Ainsi, le seul fait pour [H] [D] de mentionner un suivi et un traitement de son excès de cholestérol ne pouvait aucunement le dispenser de mentionner en sus son artérite, pathologie distincte dont seule la mention permettait d’avoir une vision complète et fidèle de son état de santé.
Il n’appartenait pas à [H] [D] d’apprécier la pertinence médicale de cette information relative à l’artérite, mais seulement de la donner à l’assureur.
A ce titre, les appelants ne peuvent pas utilement reprocher à la société SURAVENIR de n’avoir pas 'demandé un complément d’information', dès lors qu’il appartenait à [H] [D] de donner à première demande les informations sollicitées, sans attendre une éventuelle insistance de l’assureur à obtenir des informations ostensiblement attendues dès le questionnaire de santé initial.
En l’occurrence en réponse à la question n° 4 qui, par sa formulation claire et précise, ne visant certes pas spécifiquement l’artérite mais précisant après une liste de pathologies 'ou de toute autre affection', appelait cette précision sur son état de santé.
En s’en abstenant, [H] [D] s’est, à ce titre également, rendu l’auteur d’une réticence au sens des dispositions susvisées.
En outre, et sauf à relever qu’il ne s’agissait certes pas à proprement parler de 'fausses déclarations’ contrairement à ce qui a pu être indiqué dans le jugement, c’est à juste titre que les premiers juges ont retenu que ces deux réticences, caractérisées tant sur la pathologie que sur son traitement, ont revêtu un caractère intentionnel au sens de l’article L.113-8 du code des assurances, la cour estimant que la preuve est suffisamment rapportée que [H] [D], en s’abstenant volontairement de renseigner des informations médicales expressément attendues de lui dans le questionnaire et potentiellement lourdes de conséquences sur l’appréciation de son état de santé, a eu la volonté de tromper l’assureur sur ce dernier.

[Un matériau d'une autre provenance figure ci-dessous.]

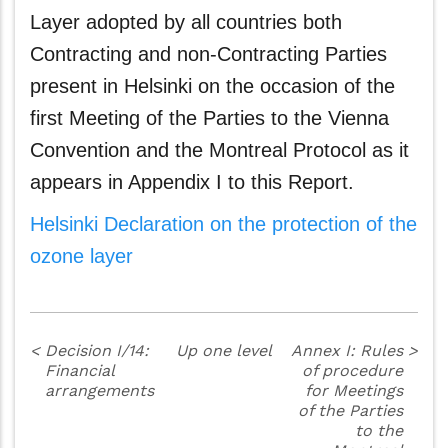
Layer adopted by all countries both
Contracting and non-Contracting Parties
present in Helsinki on the occasion of the
first Meeting of the Parties to the Vienna
Convention and the Montreal Protocol as it
appears in Appendix I to this Report.
Helsinki Declaration on the protection of the
ozone layer
<
Decision I/14:
Up one level
Annex I: Rules
>
Financial
of procedure
arrangements
for Meetings
of the Parties
to the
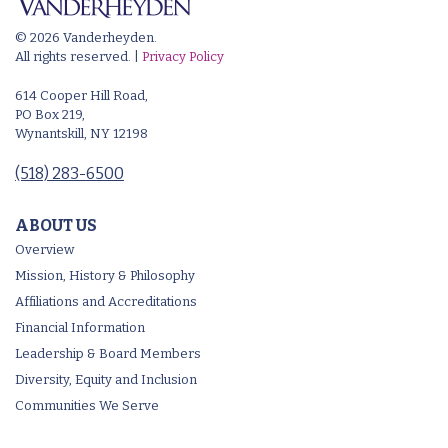
© 2026 Vanderheyden.
All rights reserved. |
Privacy Policy
614 Cooper Hill Road,
PO Box 219,
Wynantskill, NY 12198
(518) 283-6500
ABOUT US
Overview
Mission, History & Philosophy
Affiliations and Accreditations
Financial Information
Leadership & Board Members
Diversity, Equity and Inclusion
Communities We Serve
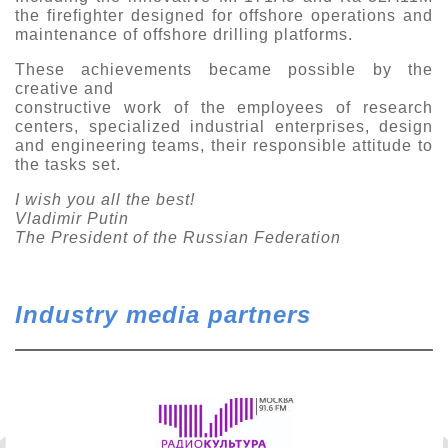
the firefighter designed for offshore operations and
maintenance of offshore drilling platforms.
These achievements became possible by the
creative and
constructive work of the employees of research
centers, specialized industrial enterprises, design
and engineering teams, their responsible attitude to
the tasks set.
I wish you all the best!
Vladimir Putin
The President of the Russian Federation
Industry media partners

Enfin, il n’est pas douteux que ces réticences, en ce qu’elles ont eu pour objet une problématique de santé distincte de l’excès de cholestérol et potentiellement révélatrice d’autres pathologies, ont été de nature à diminuer l’opinion de l’assureur sur le risque garanti, étant rappelé qu’il importe peu que le risque omis ou dénaturé par l’assuré ait été sans influence sur le sinistre.
Le jugement sera donc confirmé en toutes ses dispositions et les appelants déboutés de toutes leurs demandes.
Parties succombantes, les appelants seront condamnés in solidum aux dépens d’appel et condamnés in solidum au paiement d’une somme de 1 000 euros sur le fondement de l’article 700 du code de procédure civile au titre des frais irrépétibles d’appel.
PAR CES MOTIFS,
La cour,
Statuant publiquement, par arrêt contradictoire, mis à la disposition des parties au greffe,
Confirme le jugement déféré en toutes ses dispositions ;
Déboute Mme [G] [D], M. [C] [D], M. [Q] [D] et la société Frantony de toutes leurs demandes ;
Condamne in solidum Mme [G] [D], M. [C] [D], M. [Q] [D] et la société Frantony aux dépens d’appel ;
Condamne in solidum Mme [G] [D], M. [C] [D], M. [Q] [D] et la société Frantony à payer à la société SURAVENIR une somme de 1 000 euros sur le fondement de l’article 700 du code de procédure civile au titre des frais irrépétibles d’appel.